3. Burger Hero -- 12 seats
If Burger Hero was someone's room, you'd be right to assume its owner had never been laid. Superhero figures in their original packaging adorn the walls and a giant Batman statue overlooks them all. The warm, cozy setting allows for a nice chat with the cook as he makes your burger, whether it's the Super Bad Boy Luthor or the Mr. Green Lantern Garden burger. They won't give you super powers, but they taste pretty good.
4. TNT Taqueria -- 19 seats
You occasionally see people standing outside TNT Taqueria in Wallingford uncertain of what to do. There appears to be an order window with a couple of tables outside, but then you notice a door on the right to a bright yellow inside area. Those who solve the puzzle win some fresh, respectable Mexican food, like tacos and burritos with chile braised beef and chorizo verde. Obviously, there are churros, but less obviously, there are "hamburguesas" and "hotdogueros." I like the cooking, but I really want to meet the architect.
5. Pike Street Fish Fry -- 14 seats
It often surprises people that a tiny fish joint next to Neumos in Capitol Hill happens to have some of best fried fish in Seattle. The cod and halibut are jewels, and there's plenty more on the little chalkboard menu (who knew chalkboards and restaurants would come together?). At night, when you take your fried fish past the adjacent hot dog stand, you'll feel, just for a delusional second, that you chose something healthy.
6. Ocho -- 23 seats (I think, it was dark)
When you see little Ocho standing next to a giant Azteca, you get the sense that Ocho is only small because Azteca moves their walls in a little bit every day. Or perhaps it started out that way. In any case, this cute, romantic tapas bar in Ballard features an array of creative dishes, like blue cheese-stuffed dates wrapped in pancetta with balsamic reduction, and fried potatoes in brava sauce with artichoke aioli. Everything's worth a try. This is the kind of place where a guy might propose to his girlfriend, only to find her staring blankly at him, because it gets pretty loud in there.
7. Paseo -- 11 seats
Who knew there were seats here? I don't think I've ever turned my head to the left. But apparently, people do crouch over savory Cuban roast sandwiches as countless impatient customers greedily eye their food. What further distinguishes Paseo is that for such a small restaurant, they actually have a visible, usable restroom. Amazing.

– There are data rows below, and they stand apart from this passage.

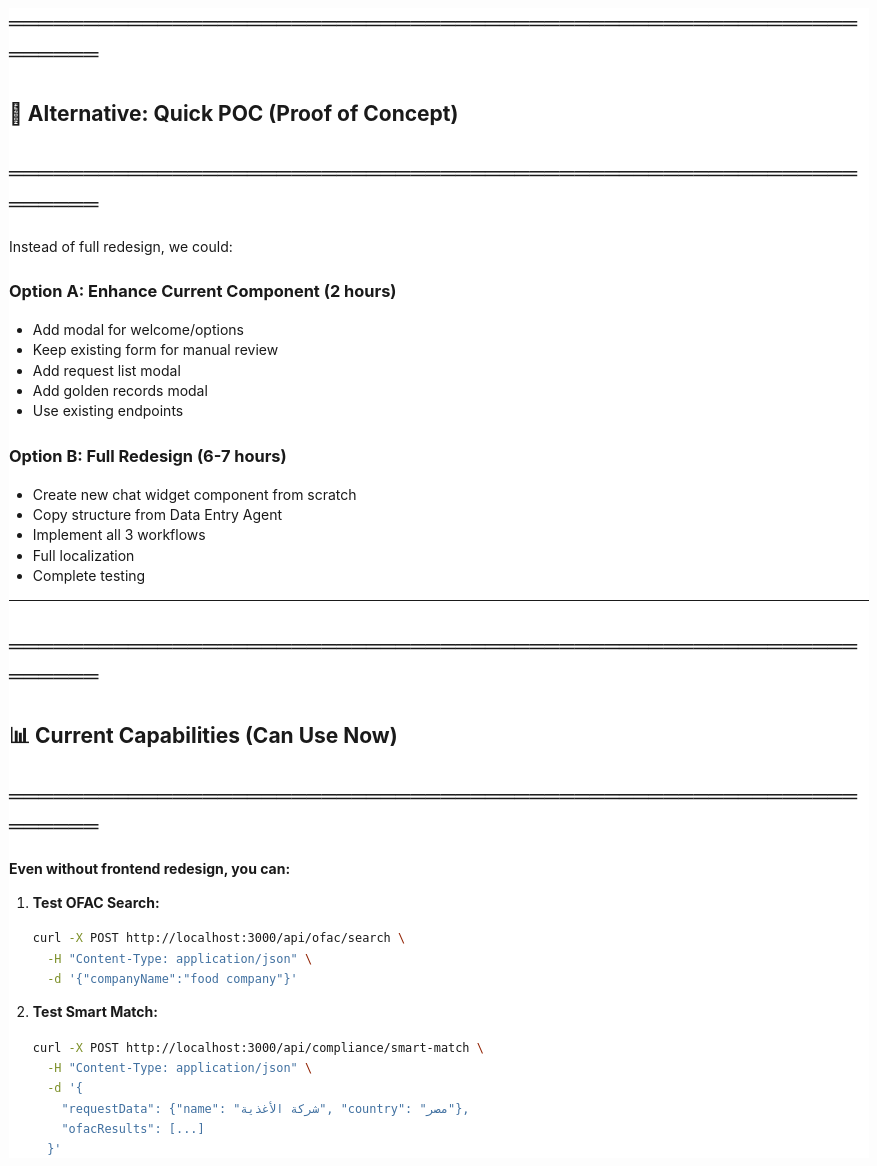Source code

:
## ═══════════════════════════════════════════════════════════════
## 🎯 Alternative: Quick POC (Proof of Concept)
## ═══════════════════════════════════════════════════════════════

Instead of full redesign, we could:

### Option A: Enhance Current Component (2 hours)
- Add modal for welcome/options
- Keep existing form for manual review
- Add request list modal
- Add golden records modal
- Use existing endpoints

### Option B: Full Redesign (6-7 hours)
- Create new chat widget component from scratch
- Copy structure from Data Entry Agent
- Implement all 3 workflows
- Full localization
- Complete testing

---

## ═══════════════════════════════════════════════════════════════
## 📊 Current Capabilities (Can Use Now)
## ═══════════════════════════════════════════════════════════════

**Even without frontend redesign, you can:**

1. **Test OFAC Search:**
   ```bash
   curl -X POST http://localhost:3000/api/ofac/search \
     -H "Content-Type: application/json" \
     -d '{"companyName":"food company"}'
   ```

2. **Test Smart Match:**
   ```bash
   curl -X POST http://localhost:3000/api/compliance/smart-match \
     -H "Content-Type: application/json" \
     -d '{
       "requestData": {"name": "شركة الأغذية", "country": "مصر"},
       "ofacResults": [...]
     }'
   ```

8. Piroshki on Madison -- 5 seats
Piroshki on Madison feels less like a restaurant than an extravagant hallway between the Swedish Medical Center and the street. Indeed, many people pass through this little cafe, though you can grab one of five seats at the thin bar along the wall, underneath an even thinner television often playing a cooking show. Sitting against the wall feels like punishment, but with a plate of pierogi or a giant piroshky in front of you, it's a little hard to care.
9. Mr. Gyros -- 9 seats
Mr. Gyros is unique for not only being small, but making you feel small, because every inch of the wall is filled with some award or achievement they've won in their short time in Greenwood. Will you stop bragging for one second Mr. Gyros? I'm just here to eat some of your ridiculously succulent lamb and then buy some space food at Greenwood Space Travel Supply Co. Yes, that's how I spend my days. I'm not a go-getter like you, Mr. Gyros.
10. Thai Tom -- 20 seats
Thai Tom was built for this list (not literally). It's a wonder how they pack so many people into a space a little bigger than a parking spot for a midsized car. The tiny restaurant fills up quickly and all of the waiting for seats is done outside. Popular dishes include Pad Thai, Swimming Rama, and the wonderfully titled Pad See You Again, all of which are cooked in shimmering flames mere feet from the bar. I knew Thai Tom was perfect when I had to wait for the waitress to move before I could leave.